TPC 吉田高志
今回からのプライメートフォーラムの講師をお願いした後藤信男先生の紹介をいたします。
サル類の生殖内分泌の研究をするように、 という事でTPCに赴任した私は、浮世の義理で、 血液・血清生化学値を測定するための自動分析装置の精度管理とそのメンテナンスを担当することになりました。 そして、カニクイザルのそれら測定値を参考値というカタチで、 1981年の第1回TPCシンポジウムで発表するはめになってしまった訳です。 その発表の折、 会場フロアーから「それらは相互に関連のあるデータですから、 多変量解析法を適用すべきです」とのサゼスチョンをいただいたのが、 後藤先生との初めての出会いでした。 当時、多変量解析法のタの字も知らなかった私は、 適当にその場を誤魔化した事を、今でも、 昨日の事のように赤面するおもいで覚えています。 そして、当時の本庄センター長の命令で、 農水省家畜衛生試験場(家衛試)を訪れる事になりました。 ちょうど、カニクイザルをはじめとし、ミドリザル、 リスザルの時系列データが大量に蓄積され始めた時期です。 一介のホルモン屋には、これらのデータに適切に対応することは無理です。 しかし、これらのデータとともに後藤先生のもとに日参し、 当時は愛煙家であった後藤先生が、 農水省の大型コンピュータの端末の前でモクモクと紫煙をあげながらイライラと計算してくださった成果が「サル類の成長過程の解析」として、 雑誌「成長」あるいは「実験動物」を主舞台として、発表されました。
先生は、東北大学農学部家畜育種学教室を卒業され、 会津短期大学の助手・助教授・教授を経て、家衛試の実験動物研究室・室長として、 つくばに来られました。 そして、「成長」の研究では門外漢であった私は、御薫陶をいただいた訳です。 その後、神戸大学農学部教授として、一時、つくばを離れられましたが、 現在は、再びつくばに戻って来られ、我々、若輩者の御指導をいただいています。

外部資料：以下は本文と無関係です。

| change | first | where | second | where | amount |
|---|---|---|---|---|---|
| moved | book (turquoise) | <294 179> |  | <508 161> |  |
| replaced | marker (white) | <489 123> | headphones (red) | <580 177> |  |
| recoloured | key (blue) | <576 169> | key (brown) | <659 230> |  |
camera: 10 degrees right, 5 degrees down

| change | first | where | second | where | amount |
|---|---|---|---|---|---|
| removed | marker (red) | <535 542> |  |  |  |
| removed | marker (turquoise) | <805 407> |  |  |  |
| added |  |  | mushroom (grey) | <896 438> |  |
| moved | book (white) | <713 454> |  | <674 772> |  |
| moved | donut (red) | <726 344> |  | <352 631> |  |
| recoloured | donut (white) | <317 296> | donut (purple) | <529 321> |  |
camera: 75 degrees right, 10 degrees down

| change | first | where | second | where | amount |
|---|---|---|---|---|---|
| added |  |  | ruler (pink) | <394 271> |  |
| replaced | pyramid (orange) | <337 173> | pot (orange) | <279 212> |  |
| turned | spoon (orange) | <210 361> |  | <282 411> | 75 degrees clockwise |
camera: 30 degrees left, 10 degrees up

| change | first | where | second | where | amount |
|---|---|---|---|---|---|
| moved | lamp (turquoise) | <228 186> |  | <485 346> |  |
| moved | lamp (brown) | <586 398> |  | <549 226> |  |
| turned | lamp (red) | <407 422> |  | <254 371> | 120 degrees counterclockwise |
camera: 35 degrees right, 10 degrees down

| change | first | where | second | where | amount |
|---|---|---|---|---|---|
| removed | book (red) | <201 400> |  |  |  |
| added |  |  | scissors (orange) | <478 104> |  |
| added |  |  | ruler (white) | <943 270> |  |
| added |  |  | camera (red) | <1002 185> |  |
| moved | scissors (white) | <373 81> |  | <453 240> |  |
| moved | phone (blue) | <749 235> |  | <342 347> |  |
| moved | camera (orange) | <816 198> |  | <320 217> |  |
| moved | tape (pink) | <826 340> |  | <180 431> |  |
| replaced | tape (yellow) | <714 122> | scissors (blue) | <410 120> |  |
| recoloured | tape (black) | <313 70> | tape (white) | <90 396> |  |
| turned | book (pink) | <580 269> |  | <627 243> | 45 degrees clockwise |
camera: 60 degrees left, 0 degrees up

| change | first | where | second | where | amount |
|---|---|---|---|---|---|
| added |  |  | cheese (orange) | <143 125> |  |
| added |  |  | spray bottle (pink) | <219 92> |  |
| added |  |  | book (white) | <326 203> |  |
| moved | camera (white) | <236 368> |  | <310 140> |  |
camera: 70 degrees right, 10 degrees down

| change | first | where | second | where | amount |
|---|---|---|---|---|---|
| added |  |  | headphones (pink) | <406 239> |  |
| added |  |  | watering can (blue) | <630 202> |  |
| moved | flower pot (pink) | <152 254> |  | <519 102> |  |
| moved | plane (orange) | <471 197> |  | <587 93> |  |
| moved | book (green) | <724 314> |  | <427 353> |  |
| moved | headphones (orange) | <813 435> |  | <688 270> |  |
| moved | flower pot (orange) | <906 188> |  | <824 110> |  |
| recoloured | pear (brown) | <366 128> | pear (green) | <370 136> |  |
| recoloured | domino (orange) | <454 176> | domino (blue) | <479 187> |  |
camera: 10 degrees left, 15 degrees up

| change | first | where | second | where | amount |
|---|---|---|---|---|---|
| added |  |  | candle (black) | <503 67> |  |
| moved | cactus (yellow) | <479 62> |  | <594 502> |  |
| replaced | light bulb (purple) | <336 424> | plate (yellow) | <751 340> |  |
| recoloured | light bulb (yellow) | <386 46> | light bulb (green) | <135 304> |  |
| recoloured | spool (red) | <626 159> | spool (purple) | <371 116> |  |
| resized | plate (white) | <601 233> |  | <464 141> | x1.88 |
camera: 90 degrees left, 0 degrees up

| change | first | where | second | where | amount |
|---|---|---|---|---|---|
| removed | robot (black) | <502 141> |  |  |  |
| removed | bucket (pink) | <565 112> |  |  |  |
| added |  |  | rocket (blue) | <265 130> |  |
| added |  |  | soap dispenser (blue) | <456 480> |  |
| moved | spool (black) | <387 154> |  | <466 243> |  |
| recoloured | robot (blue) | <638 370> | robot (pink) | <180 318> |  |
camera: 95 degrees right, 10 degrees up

会津短期大学の助手をなさっていた時に、 「成長」の研究では第一人者であった故清水三雄信州大学教授の門を叩かれ、 「成長」の研究を始められた、とうかがっています。 そして、 清水先生の門下の宮尾嶽雄愛知学院大学前教授らとともに1962年5月の雑誌「成長」創刊号の発行や、 「成長談話会」発足に参画されました。 雑誌「成長」はわが国における成長に関する最初の専門誌です。
先生の御造詣の深さは、フォーラムの講師として最適であり、 その暖い御人柄は、フォーラムの行間に溢れることと思います。 御多忙中、講師を御引き受けていただき有難く存じます。 皆様もフォーラムを御楽しみください。